Azure CLI authentication not following key vault's access policies

[uipo78]

The problem appears to be that my key vault's access policies are not being used. For example, in this case, I have access to use a particular key for encryption; however, the error says that such an action is prohibited. This issue may be more appropriate for Azure, but I figured I'd post it here 1. so that others can confirm whether I understand the situation correctly 2. so as to verify that this issue is, in fact, more appropriate for Azure and 3. for posterity.

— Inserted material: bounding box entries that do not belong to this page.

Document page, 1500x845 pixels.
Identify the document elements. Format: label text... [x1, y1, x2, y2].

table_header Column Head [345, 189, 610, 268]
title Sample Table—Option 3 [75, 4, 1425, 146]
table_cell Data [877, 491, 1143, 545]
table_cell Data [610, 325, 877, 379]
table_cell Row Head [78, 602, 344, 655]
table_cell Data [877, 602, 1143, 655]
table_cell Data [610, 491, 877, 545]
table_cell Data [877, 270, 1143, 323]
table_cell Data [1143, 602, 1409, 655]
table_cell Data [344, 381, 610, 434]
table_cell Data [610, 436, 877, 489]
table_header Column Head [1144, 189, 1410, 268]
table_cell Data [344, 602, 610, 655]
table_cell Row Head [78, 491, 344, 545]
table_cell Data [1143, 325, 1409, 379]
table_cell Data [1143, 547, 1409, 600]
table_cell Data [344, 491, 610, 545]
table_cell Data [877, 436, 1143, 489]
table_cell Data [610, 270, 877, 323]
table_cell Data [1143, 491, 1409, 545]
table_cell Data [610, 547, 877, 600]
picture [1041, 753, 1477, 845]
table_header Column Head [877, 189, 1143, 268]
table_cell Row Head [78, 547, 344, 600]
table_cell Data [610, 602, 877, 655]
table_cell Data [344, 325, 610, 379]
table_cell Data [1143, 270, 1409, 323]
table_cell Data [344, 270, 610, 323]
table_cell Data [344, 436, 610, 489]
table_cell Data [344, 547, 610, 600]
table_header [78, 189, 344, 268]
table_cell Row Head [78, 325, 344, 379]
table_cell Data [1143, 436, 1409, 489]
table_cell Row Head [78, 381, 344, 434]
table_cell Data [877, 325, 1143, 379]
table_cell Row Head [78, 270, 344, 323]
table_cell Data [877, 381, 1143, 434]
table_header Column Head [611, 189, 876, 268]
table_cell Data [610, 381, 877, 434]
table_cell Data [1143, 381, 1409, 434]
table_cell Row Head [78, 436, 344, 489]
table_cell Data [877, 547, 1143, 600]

My understanding of how this works (let me know if it's off):

1. User logs in via az login
2. User runs something like sops -e -i --azure-kv $uri_to_key secret.yaml

Behind the scenes in step 2, sops, using Azure's go autorest SDK, grabs a locally cached access token and uses that to authenticate the user with the key vault storing the key at $uri_to_key.

One would expect a successfully encrypted file at this point, but this is what's seen instead (TL;DR your key vault's policy forbids you from using keys for encryption):

[AZKV]   ERRO[0007] Encryption failed                             error="keyvault.BaseClient#Encrypt: Failure responding to request: StatusCode=403 -- Original Error: autorest/azure: Service returned an error. Status=403 Code=\"Forbidden\" Message=\"Operation is not allowed.\\r\\nOperation: \\\"encrypt\\\"\\r\\nCaller: appid=<redacted>;numgroups=<redacted>;iss=<redacted>\\r\\nVault: <redacted>;location=<redacted>\" InnerError={\"code\":\"ForbiddenByPolicy\"}" key=sops-key version=<redacted>
Could not generate data key: [failed to encrypt new data key with master key "<redacted>": Failed to encrypt data: keyvault.BaseClient#Encrypt: Failure responding to request: StatusCode=403 -- Original Error: autorest/azure: Service returned an error. Status=403 Code="Forbidden" Message="Operation is not allowed.\r\nOperation: \"encrypt\"\r\nCaller: appid=<redacted>;oid=<redacted>;numgroups=<redacted>;iss=<redacted>\r\nVault: <redacted>;location=<redacted>" InnerError={"code":"ForbiddenByPolicy"}]

A few things that I verified:

• The oid value (which is the object ID corresponding to my user account) is correct and corresponds to me.
• The key vault to which I'm referring has a policy allowing me to use the referenced key for encryption.

[wokoman]

The same is happening for me, I even tried to create service principal and edited env. vars to use that instead (incl. setting _AZURE_AUTHMETHOD to clientcredentials), but I'm getting the same 403 error with Azure.

[michaelgeorgeattard]

I was getting a 403 error as well.

Fixed by providing Encrypt and Decrypt Key Permissions to my user in Access policies, as they are not provided by default.